Broadband photonic structures to achieve high coupling efficiencies and Purcell factors with dark and interlayer excitons in 2D materials

TL;DR

This paper demonstrates that planar horizontal slot waveguides can achieve high coupling efficiencies and Purcell factors with dark and interlayer excitons in 2D materials, paving the way for strong light-matter interactions.

Contribution

It introduces a photonic structure design that enhances coupling to dark and interlayer excitons in 2D materials, overcoming previous limitations.

Findings

Coupling efficiencies >80% for certain excitons

Purcell factors >10 achieved in simulations

Horizontal-slot racetrack resonator can reach high cooperativity

Abstract

Horizontal slot waveguides are planar photonic structures with a guided mode which is strongly polarized in the out-of-plane direction and tightly confined in a sub-wavelength region of lower refractive index.

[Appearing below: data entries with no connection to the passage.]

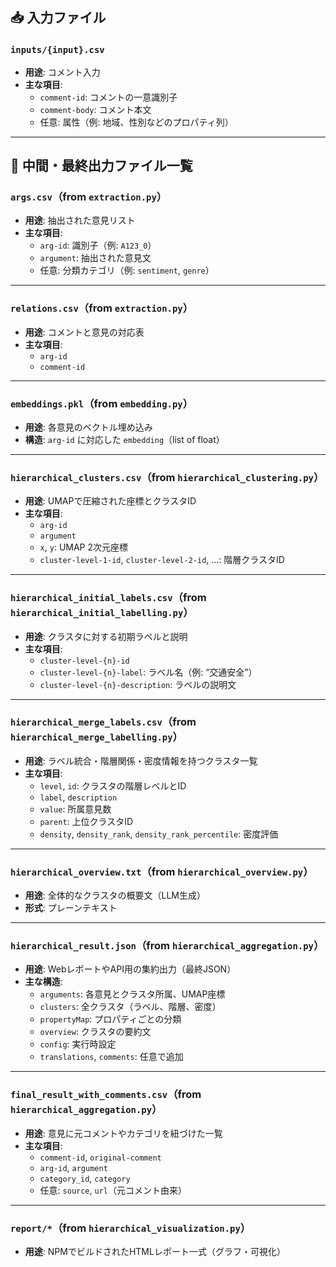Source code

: ## 📥 入力ファイル

### `inputs/{input}.csv`

- **用途**: コメント入力
- **主な項目**:
    - `comment-id`: コメントの一意識別子
    - `comment-body`: コメント本文
    - 任意: 属性（例: 地域、性別などのプロパティ列）

---

## 🧩 中間・最終出力ファイル一覧

### `args.csv`（from `extraction.py`）

- **用途**: 抽出された意見リスト
- **主な項目**:
    - `arg-id`: 識別子（例: `A123_0`）
    - `argument`: 抽出された意見文
    - 任意: 分類カテゴリ（例: `sentiment`, `genre`）

---

### `relations.csv`（from `extraction.py`）

- **用途**: コメントと意見の対応表
- **主な項目**:
    - `arg-id`
    - `comment-id`

---

### `embeddings.pkl`（from `embedding.py`）

- **用途**: 各意見のベクトル埋め込み
- **構造**: `arg-id` に対応した `embedding`（list of float）

---

### `hierarchical_clusters.csv`（from `hierarchical_clustering.py`）

- **用途**: UMAPで圧縮された座標とクラスタID
- **主な項目**:
    - `arg-id`
    - `argument`
    - `x`, `y`: UMAP 2次元座標
    - `cluster-level-1-id`, `cluster-level-2-id`, ...: 階層クラスタID

---

### `hierarchical_initial_labels.csv`（from `hierarchical_initial_labelling.py`）

- **用途**: クラスタに対する初期ラベルと説明
- **主な項目**:
    - `cluster-level-{n}-id`
    - `cluster-level-{n}-label`: ラベル名（例: “交通安全”）
    - `cluster-level-{n}-description`: ラベルの説明文

---

### `hierarchical_merge_labels.csv`（from `hierarchical_merge_labelling.py`）

- **用途**: ラベル統合・階層関係・密度情報を持つクラスタ一覧
- **主な項目**:
    - `level`, `id`: クラスタの階層レベルとID
    - `label`, `description`
    - `value`: 所属意見数
    - `parent`: 上位クラスタID
    - `density`, `density_rank`, `density_rank_percentile`: 密度評価

---

### `hierarchical_overview.txt`（from `hierarchical_overview.py`）

- **用途**: 全体的なクラスタの概要文（LLM生成）
- **形式**: プレーンテキスト

---

### `hierarchical_result.json`（from `hierarchical_aggregation.py`）

- **用途**: WebレポートやAPI用の集約出力（最終JSON）
- **主な構造**:
    - `arguments`: 各意見とクラスタ所属、UMAP座標
    - `clusters`: 全クラスタ（ラベル、階層、密度）
    - `propertyMap`: プロパティごとの分類
    - `overview`: クラスタの要約文
    - `config`: 実行時設定
    - `translations`, `comments`: 任意で追加

---

### `final_result_with_comments.csv`（from `hierarchical_aggregation.py`）

- **用途**: 意見に元コメントやカテゴリを紐づけた一覧
- **主な項目**:
    - `comment-id`, `original-comment`
    - `arg-id`, `argument`
    - `category_id`, `category`
    - 任意: `source`, `url`（元コメント由来）

---

### `report/*`（from `hierarchical_visualization.py`）

- **用途**: NPMでビルドされたHTMLレポート一式（グラフ・可視化）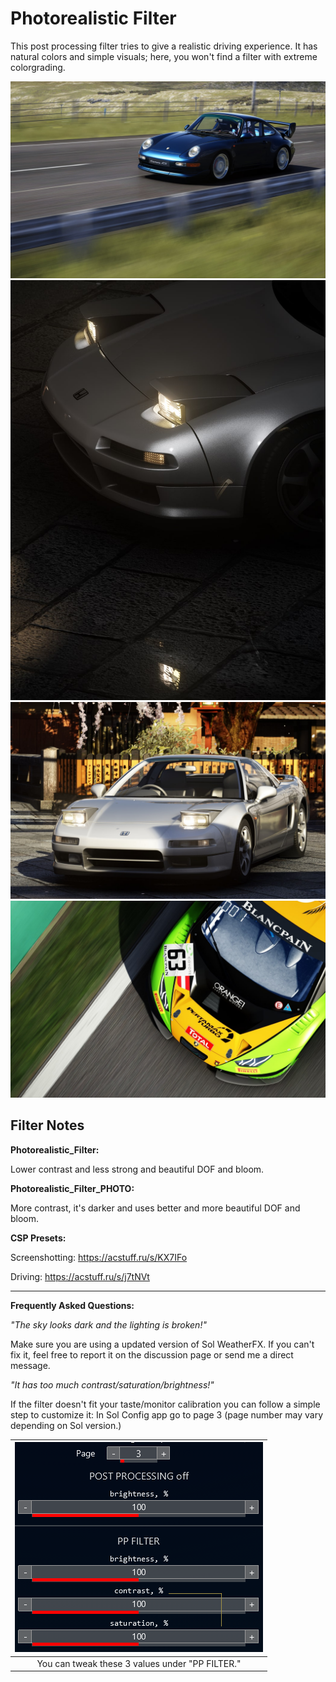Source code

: # Photorealistic Filter
This post processing filter tries to give a realistic driving experience. It has natural colors and simple visuals; here, you won't find a filter with extreme colorgrading.

![](../../../src/javire/1.jpg)
![](../../../src/javire/2.jpg)
![](../../../src/javire/3.jpg)
![](../../../src/javire/4.jpg)

## Filter Notes
**Photorealistic_Filter:**

Lower contrast and less strong and beautiful DOF and bloom.

**Photorealistic_Filter_PHOTO:**

More contrast, it's darker and uses better and more beautiful DOF and bloom.

**CSP Presets:**

Screenshotting: https://acstuff.ru/s/KX7IFo

Driving: https://acstuff.ru/s/j7tNVt

___
**Frequently Asked Questions:**

*"The sky looks dark and the lighting is broken!"*

Make sure you are using a updated version of Sol WeatherFX. If you can't fix it, feel free to report it on the discussion page or send me a direct message.

*"It has too much contrast/saturation/brightness!"*

If the filter doesn't fit your taste/monitor calibration you can follow a simple step to customize it:
In Sol Config app go to page 3 (page number may vary depending on Sol version.)

| ![](../../../src/javire/1618044648271.png) |
|:---:|
| You can tweak these 3 values under "PP FILTER." |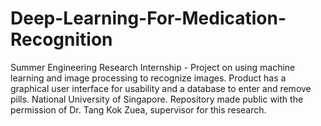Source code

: # Deep-Learning-For-Medication-Recognition

Summer Engineering Research Internship - Project on using machine learning and image processing to recognize images. Product has a graphical user interface for usability and a database to enter and remove pills. National University of Singapore. Repository made public with the permission of Dr. Tang Kok Zuea, supervisor for this research. 

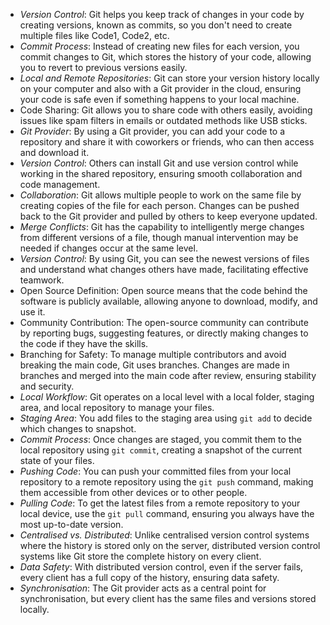 
- *Version Control*: Git helps you keep track of changes in your code by creating versions, known as commits, so you don't need to create multiple files like Code1, Code2, etc.
- *Commit Process*: Instead of creating new files for each version, you commit changes to Git, which stores the history of your code, allowing you to revert to previous versions easily.
- *Local and Remote Repositories*: Git can store your version history locally on your computer and also with a Git provider in the cloud, ensuring your code is safe even if something happens to your local machine.
- Code Sharing: Git allows you to share code with others easily, avoiding issues like spam filters in emails or outdated methods like USB sticks.
- *Git Provider*: By using a Git provider, you can add your code to a repository and share it with coworkers or friends, who can then access and download it.
- *Version Control*: Others can install Git and use version control while working in the shared repository, ensuring smooth collaboration and code management.
- *Collaboration*: Git allows multiple people to work on the same file by creating copies of the file for each person. Changes can be pushed back to the Git provider and pulled by others to keep everyone updated.
- *Merge Conflicts*: Git has the capability to intelligently merge changes from different versions of a file, though manual intervention may be needed if changes occur at the same level.
- *Version Control*: By using Git, you can see the newest versions of files and understand what changes others have made, facilitating effective teamwork.
- Open Source Definition: Open source means that the code behind the software is publicly available, allowing anyone to download, modify, and use it.
- Community Contribution: The open-source community can contribute by reporting bugs, suggesting features, or directly making changes to the code if they have the skills.
- Branching for Safety: To manage multiple contributors and avoid breaking the main code, Git uses branches. Changes are made in branches and merged into the main code after review, ensuring stability and security.
- *Local Workflow*: Git operates on a local level with a local folder, staging area, and local repository to manage your files.
- *Staging Area*: You add files to the staging area using `git add` to decide which changes to snapshot.
- *Commit Process*: Once changes are staged, you commit them to the local repository using `git commit`, creating a snapshot of the current state of your files.
- *Pushing Code*: You can push your committed files from your local repository to a remote repository using the `git push` command, making them accessible from other devices or to other people.
- *Pulling Code*: To get the latest files from a remote repository to your local device, use the `git pull` command, ensuring you always have the most up-to-date version.
- *Centralised vs. Distributed*: Unlike centralised version control systems where the history is stored only on the server, distributed version control systems like Git store the complete history on every client.
- *Data Safety*: With distributed version control, even if the server fails, every client has a full copy of the history, ensuring data safety.
- *Synchronisation*: The Git provider acts as a central point for synchronisation, but every client has the same files and versions stored locally.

We show through FDTD simulations that this mode can lead to coupling efficiencies $\beta>80\%$ and Purcell factors $F_P>10$ for some types of dark intralayer excitons in transition metal dichalcogenide (TMD) monolayers -- more aplty named ``gray excitons'', as their out-of-plane dipole does couple to adequately polarized light -- as well as interlayer excitons in TMD heterostructures. These figures indicate a path to the strong coupling regime for gray and interlayer excitons, while bright excitons are poorly coupled to the slot mode and experience Purcell suppression for $\lambda>\SI{1}{\micro\meter}$. A significant hurdle towards strong coupling, however, is the low oscillator strengths of these two excitonic species. We use the Tavis-Cummings model to show that a horizontal-slot racetrack resonator can overcome this difficulty and reach a cooperativity $C>>1$, albeit sacrificing the broadband characteristic of waveguides.